Postby Gilbert B Norman » Mon Feb 05, 2018 12:51 pm

Like Mr. Carey, who I know face to face, I too post around here using my given name, and regarding Mr. Weaver, he and I first met almost sixty years ago (that CNJ fan trip Sep 1960 that was hours late).

OK, so much for "people and places"; in all likelihood this topic was originated by a Member who has "more than railfan knowledge" of railroad operations. But lest we forget, there is so much yet to be learned by the investigators at Cayce that any conclusions drawn so far, such as no foul play as reported by McClatchy's The State newspaper, are premature. There was an unconfirmed report at another site - and let's hope it remains unconfirmed and is even proven unfounded - that the FBI is at the scene "assisting local authorities", for such would suggest "foul play". To the contrary, that Rules requiring two Rules Qualified persons to be "on the engine" when operating through "suspended signal" territory is sadly supported by evidential matter. Not yet disclosed is whether the Rule permitting normal speed, i.e. <61 mph, through such territory or that "speed not to exceed stopping short of any obstruction", or however it's worded nowadays, applied.

So much still to know.

Addressing the broader topic set forth here, The incumbent Amtrak "dollar a year" CEO, Mr. Anderson, was immediately preceded by another "dollar a year man" from a railroad that consistently won Harriman Safety Awards on his watch. So far as Mr. Anderson's prior industry, the safety record can only be considered nothing short of exemplary. The 1950's "Designated Survivor" days when my Mother and Father would not fly on the same airplane are long gone.

As I noted at another topic, Mr. Anderson must wonder "what kind of 'demo derby' did I sign up for?" That there have now been nine passenger fatalities at Frankford and DuPont attributable to employee negligence, as well as five employees, Chester, Cayce and Chicago, involving moving trains, instantly coming to mind within the past three years certainly shows that the safety culture at Amtrak is deficient and must be addressed. Drawing on his airline experience, Mr. Anderson "just might be our man".

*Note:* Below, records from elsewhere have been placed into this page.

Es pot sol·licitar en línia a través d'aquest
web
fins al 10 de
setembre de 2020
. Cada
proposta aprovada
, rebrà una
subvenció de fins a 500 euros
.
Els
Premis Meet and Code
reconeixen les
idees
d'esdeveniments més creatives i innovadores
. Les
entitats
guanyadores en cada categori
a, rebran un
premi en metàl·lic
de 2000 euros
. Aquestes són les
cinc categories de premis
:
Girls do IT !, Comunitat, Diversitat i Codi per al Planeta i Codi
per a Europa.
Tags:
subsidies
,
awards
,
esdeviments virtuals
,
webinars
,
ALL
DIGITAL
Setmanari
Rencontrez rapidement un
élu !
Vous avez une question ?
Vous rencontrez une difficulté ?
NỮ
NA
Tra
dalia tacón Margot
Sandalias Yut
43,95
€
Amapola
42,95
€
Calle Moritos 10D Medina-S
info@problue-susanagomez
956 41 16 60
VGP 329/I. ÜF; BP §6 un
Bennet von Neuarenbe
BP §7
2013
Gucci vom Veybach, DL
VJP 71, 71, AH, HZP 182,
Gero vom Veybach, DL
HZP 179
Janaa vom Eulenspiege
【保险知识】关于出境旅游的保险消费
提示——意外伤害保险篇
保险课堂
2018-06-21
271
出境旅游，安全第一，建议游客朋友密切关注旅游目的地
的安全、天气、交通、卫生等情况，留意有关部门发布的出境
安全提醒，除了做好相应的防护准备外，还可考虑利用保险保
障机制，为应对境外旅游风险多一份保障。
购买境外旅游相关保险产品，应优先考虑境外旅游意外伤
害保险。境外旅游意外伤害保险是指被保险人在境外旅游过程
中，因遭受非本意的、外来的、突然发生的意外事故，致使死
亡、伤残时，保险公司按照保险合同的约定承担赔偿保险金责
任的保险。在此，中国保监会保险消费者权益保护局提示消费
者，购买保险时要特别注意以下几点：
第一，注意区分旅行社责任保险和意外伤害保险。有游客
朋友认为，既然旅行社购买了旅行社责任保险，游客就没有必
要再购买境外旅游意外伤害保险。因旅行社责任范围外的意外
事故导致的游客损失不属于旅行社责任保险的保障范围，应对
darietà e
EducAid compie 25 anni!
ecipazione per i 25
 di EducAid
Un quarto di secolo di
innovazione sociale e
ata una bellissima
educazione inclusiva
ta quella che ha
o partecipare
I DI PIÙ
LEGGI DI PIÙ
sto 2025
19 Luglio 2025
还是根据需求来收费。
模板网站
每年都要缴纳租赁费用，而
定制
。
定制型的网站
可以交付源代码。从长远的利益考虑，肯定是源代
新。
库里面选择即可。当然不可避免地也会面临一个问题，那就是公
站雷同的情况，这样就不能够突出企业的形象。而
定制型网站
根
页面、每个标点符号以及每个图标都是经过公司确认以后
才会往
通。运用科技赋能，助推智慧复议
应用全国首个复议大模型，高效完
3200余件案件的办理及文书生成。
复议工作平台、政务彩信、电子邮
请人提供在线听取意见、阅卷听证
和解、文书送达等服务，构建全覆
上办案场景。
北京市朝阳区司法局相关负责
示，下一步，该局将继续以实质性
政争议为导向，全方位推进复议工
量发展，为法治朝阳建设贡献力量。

Now so far as the remaining 90% of the industry (freight) goes, PTC cannot come soon enough. At first, I thought RSIA08 was an "over the top" reaction to Chatsworth enacted by a Lame Duck administration, and held that it was an unnecessary cost burden to place upon the industry. But with all too many incidents, Goodwell, Panhandle, Red Oak instantly coming to mind, that could be avoided with active PTC, it's time for the industry to "stop the foot dragging and get on with it".